In the 1990s, Karen Kilimnik’s name was virtually synonymous with the slacker genre of “scatter art”: haphazard installations of stuff that, like three-dimensional mood boards, circled around a theme. One of her works, The Czars (1991), invoked the execution of the Romanovs through a blown-up black-and-white photograph of the trashed basement of Ipatiev House, a pile of fake snow, various strewn baubles, and a length of pink tulle. Another, Battles, or the Art of War (1991), brought together equestrian portraits, tree branches, military standards, a prop cannon, and bric-a-brac on a green rug to suggest a Napoleonic campaign. When her focus shifted to painting mid-decade, this slapdash quality persisted. Kilimnik is often described as painting like a teenage girl, an oblique way of saying that her work betrays a sincere enthusiasm for decoration and is not, technically speaking, very good. Flecked with glitter and ornamented with Swarovski crystals and stickers, her paintings—dreamy depictions of horses, European palaces, lush gardens, ballerinas, witches, and fashion models—are characterized by loose, undifferentiated brushwork, muddled color, asymmetry, and clumsily outlined forms.
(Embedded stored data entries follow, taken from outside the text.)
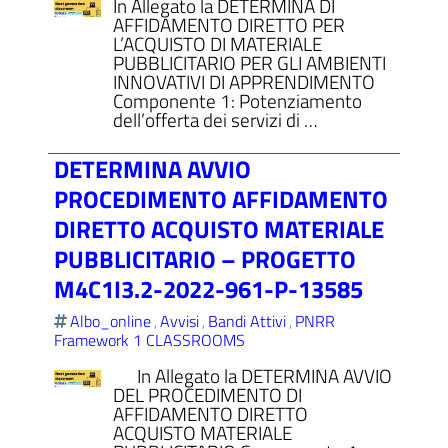
In Allegato la DETERMINA DI
AFFIDAMENTO DIRETTO PER
L’ACQUISTO DI MATERIALE
PUBBLICITARIO PER GLI AMBIENTI
INNOVATIVI DI APPRENDIMENTO
Componente 1: Potenziamento
dell’offerta dei servizi di …
DETERMINA AVVIO
PROCEDIMENTO AFFIDAMENTO
DIRETTO ACQUISTO MATERIALE
PUBBLICITARIO – PROGETTO
M4C1I3.2-2022-961-P-13585
Albo_online
Avvisi
Bandi Attivi
PNRR
,
,
,
Framework 1 CLASSROOMS
In Allegato la DETERMINA AVVIO
DEL PROCEDIMENTO DI
AFFIDAMENTO DIRETTO
ACQUISTO MATERIALE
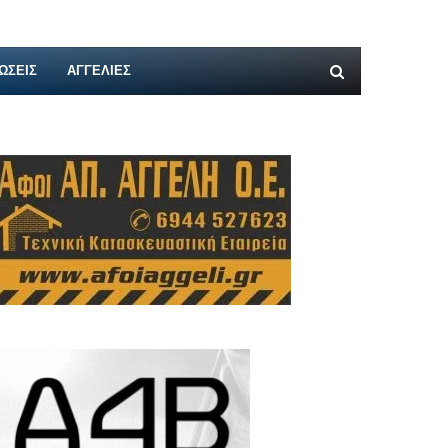
ΩΣΕΙΣ
ΑΓΓΕΛΊΕΣ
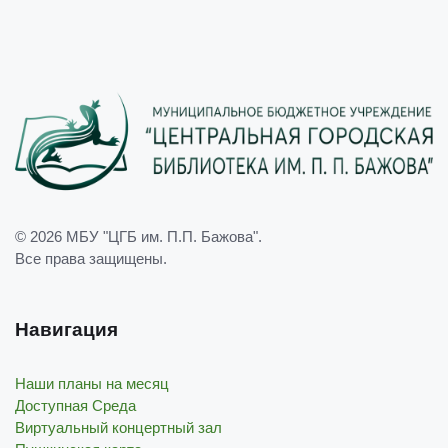
© 2026
МБУ "ЦГБ им. П.П. Бажова"
.
Все права защищены.
Навигация
Наши планы на месяц
Доступная Среда
Виртуальный концертный зал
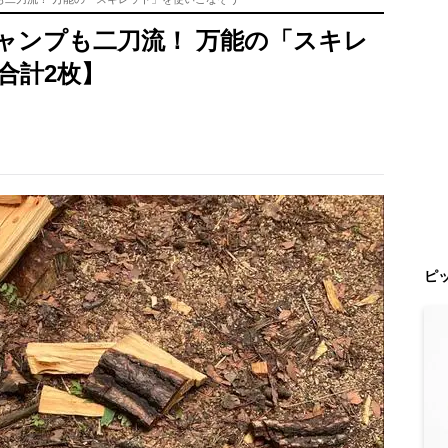
ャンプも二刀流！ 万能の「スキレ
合計2枚】
ピ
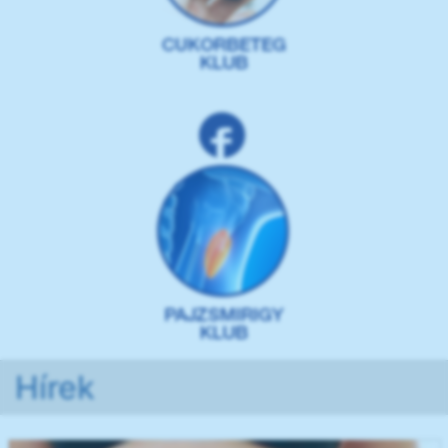
Hírek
Kilimnik’s ineptitude as a painter hardly matters, because she never really stopped making installations: in her exhibitions, she subordinates each painting to the ensemble, typically with weird and dazzling results. Kilimnik’s most recent exhibition at 303 included roughly seventy works from 2000 to the present, a not-insignificant number of which were also in her last show at the gallery, in 2016. But even the new works elicited a sense of déjà vu. Six of the seven paintings dated 2019 were in fact printed canvas-based reproductions of her previous paintings, now embellished with rhinestones and crystals.
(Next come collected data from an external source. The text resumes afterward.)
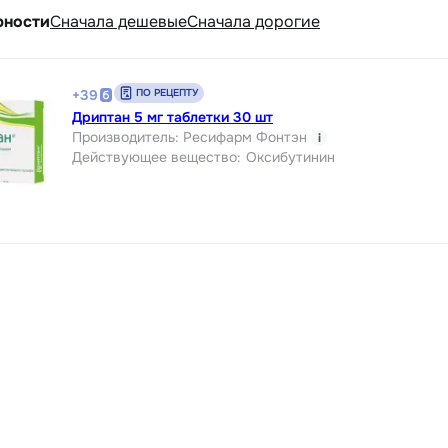
рности
Cначала дешевые
Cначала дорогие
ПО РЕЦЕПТУ
+
39
Дриптан 5 мг таблетки 30 шт
Производитель
:
Ресифарм Фонтэн
i
Действующее вещество
:
Оксибутинин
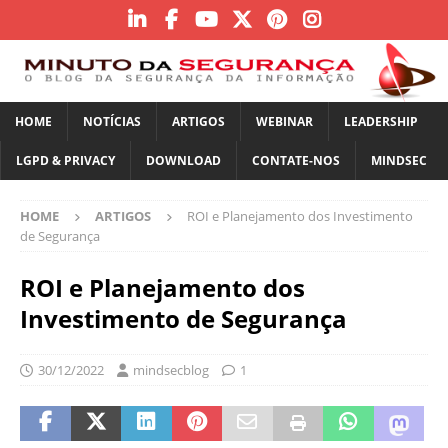
HOME
NOTÍCIAS
ARTIGOS
WEBINAR
LEADERSHIP
LGPD & PRIVACY
DOWNLOAD
CONTATE-NOS
MINDSEC
HOME
ARTIGOS
ROI e Planejamento dos Investimento
de Segurança
ROI e Planejamento dos
Investimento de Segurança
30/12/2022
mindsecblog
1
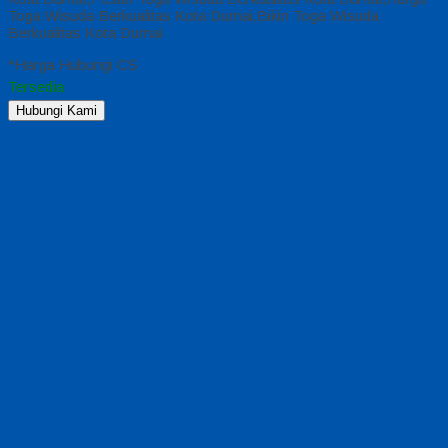
Toga Wisuda Berkualitas Kota Dumai,Bikin Toga Wisuda
Berkualitas Kota Dumai
*Harga Hubungi CS
Tersedia
Hubungi Kami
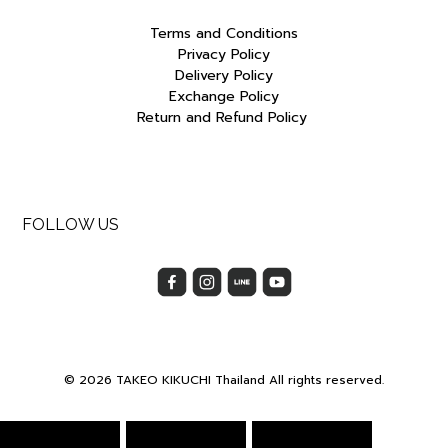
Terms and Conditions
Privacy Policy
Delivery Policy
Exchange Policy
Return and Refund Policy
FOLLOW US
© 2026 TAKEO KIKUCHI Thailand All rights reserved.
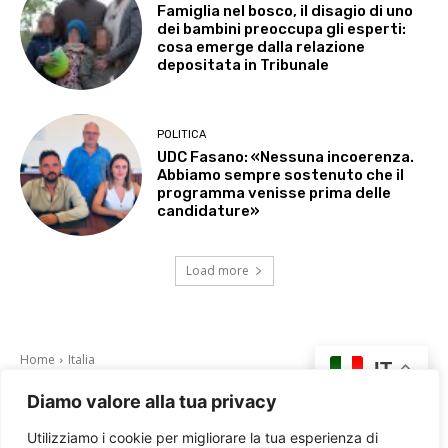
Famiglia nel bosco, il disagio di uno
dei bambini preoccupa gli esperti:
cosa emerge dalla relazione
depositata in Tribunale
POLITICA
UDC Fasano: «Nessuna incoerenza.
Abbiamo sempre sostenuto che il
programma venisse prima delle
candidature»
Load more
Diamo valore alla tua privacy
Utilizziamo i cookie per migliorare la tua esperienza di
Small paintings, ornately framed collages, and photographs were hung salon-style—excuse me, in the “Petersburger style,” per the press release—in associative groupings accompanied by extravagant placards tied to gilt hooks with satin bows. The first group evoked the English pastoral, with a portrait of a stately hunting dog done in the manner of George Stubbs (the well-groomed worrywart out hunting, 2019) inserted into an array of photographs of cows, sheep, and big, blooming roses in the Cotswolds, and xeroxes of television and movie stills showing scenes of baronial camp. Another group, a cluster of eighteen paintings arranged in a loose pyramid formation, took up the diaphanous classicism of the French Rococo: pastel chateaux under bright blue skies, a pair of seashell tondi, the gilt insignia of the Roman god Mars looming over a landscape, as if it had flown right off the walls at Versailles. The goddesses Artemis & Ceres return to their niches to sleep after a hard day’s work (2016) imagines a pleasure garden at dusk, a sprinkle of diamond dust reinforcing the mystical animacy ascribed to the sketched forms of two goddess statues.
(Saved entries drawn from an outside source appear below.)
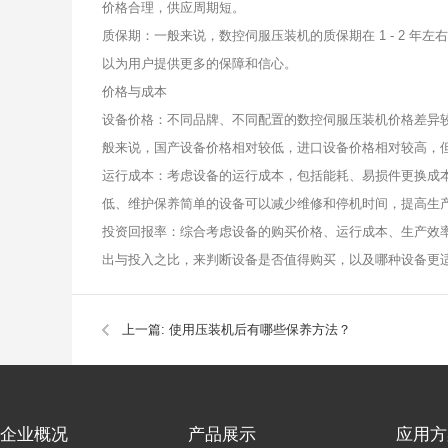
价格合理，供应周期短。
质保期：一般来说，数控伺服压装机的质保期在 1 - 2 
以为用户提供更多的保障和信心。
价格与成本
设备价格：不同品牌、不同配置的数控伺服压装机价格差异
般来说，国产设备价格相对较低，进口设备价格相对较高，
运行成本：考虑设备的运行成本，包括能耗、易损件更换成
低、维护保养简单的设备可以减少维修和停机时间，提高生
投资回报率：综合考虑设备的购买价格、运行成本、生产效
出与投入之比，来判断设备是否值得购买，以及哪种设备更
上一篇:
使用压装机后有哪些保养方法？
企业概况
产品展示
应用方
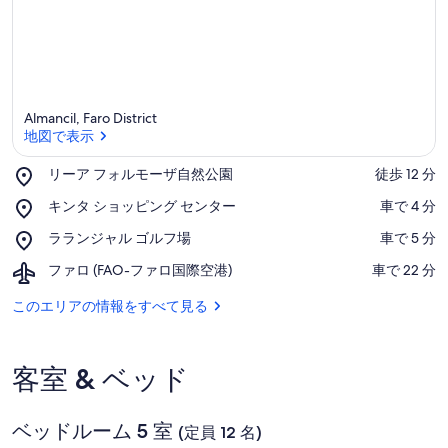
Almancil, Faro District
地図で表示
Place,
リーア フォルモーザ自然公園
‪徒歩 12 分‬
リ
地図で表示
Place,
キンタ ショッピング センター
‪車で 4 分‬
ー
キ
ア
Place,
ラランジャル ゴルフ場
‪車で 5 分‬
ン
フ
ラ
タ
ォ
Airport,
ファロ (FAO-ファロ国際空港)
‪車で 22 分‬
ラ
シ
ル
フ
ン
ョ
モ
ァ
このエリアの情報をすべて見る
ジ
ッ
ー
ロ
ャ
ピ
ザ
(FAO-
ル
ン
自
フ
ゴ
グ
客室 & ベッド
然
ァ
ル
セ
公
ロ
フ
ン
園
国
場
タ
ベッドルーム 5 室
際
(定員 12 名)
ー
It would be easy to dismiss Kilimnik as a twenty-first-century pompier playing escapist dress-up. But one set of works disturbed the atmosphere of light fantasy. A video titled The World at War (2018), a supercut of scenes from World War II films featuring troops singing patriotic anthems, played on a monitor that hung in an ostentatious gilt frame, flanked by paintings of chinoiserie tapestries and patterned porcelain. Leveling the distinction between military pomp and elegant ornament, the juxtaposition makes clear that Kilimnik understands the coercive force of the decorative: its ability to paper over social fissures, naturalize hierarchy, and recast the filthy misery of the trenches into a righteous cause.
This article appears under the title “Karen Kilimnik” in the January 2020 issue, pp. 76–77.